By LINDA G. RASTELLI
For the first time in its century of existence, the Red Bank Borough Council has three women as members.
Newcomer Kathy Horgan joined Democratic running mate Sharon Lee and Republican Grace Cangemi at the council table for yesterday’s government reorganization session. That gave the governing body an even 3-3 split between women and men.
“It’s the year of the woman,” said Councilman Mike DuPont, who added that he was happy for the sake of his infant twin daughters that the council was so balanced.
“This is a historic day,”? said Mayor Pasquale Menna. “It’s a good sign. Men need competition.” He said he was especially pleased to see Lee, whom he has known since their childhood on the West Side, be elected to a second term.
Horgan replaced Democrat RJ Bifani, who did not seek re-election after 14 years. Cangemi is completing an unexpired term to which she was appointed last year and elected in November.
Standing with her parents, Cangemi was sworn in by Monmouth County’??s first female sheriff, Kim Guadagno of Monmouth Beach. (Guadagno, we’re told, was so eager to get to work today that she had herself sworn in yesterday, two days ahead of schedule.)

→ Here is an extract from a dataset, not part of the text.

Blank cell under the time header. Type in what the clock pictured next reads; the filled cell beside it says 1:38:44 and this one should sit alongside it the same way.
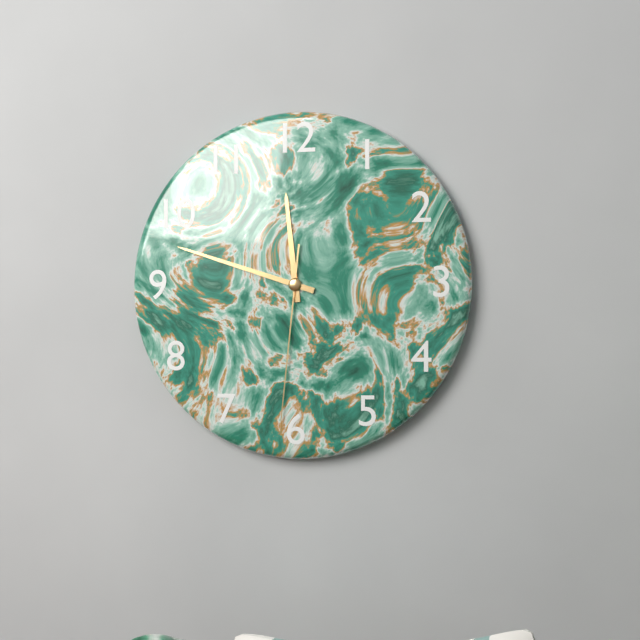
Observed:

Cangemi will return as chair of the council’s code enforcement committee.
After the meeting, Lee said the real question regarding the new composition of the council is, “What took so long?”
She noted that last year, in her third year on the council, she was the first black woman to serve as council president,? in Red Bank. “I don’t know if there are any (others) in the county, either,” she added.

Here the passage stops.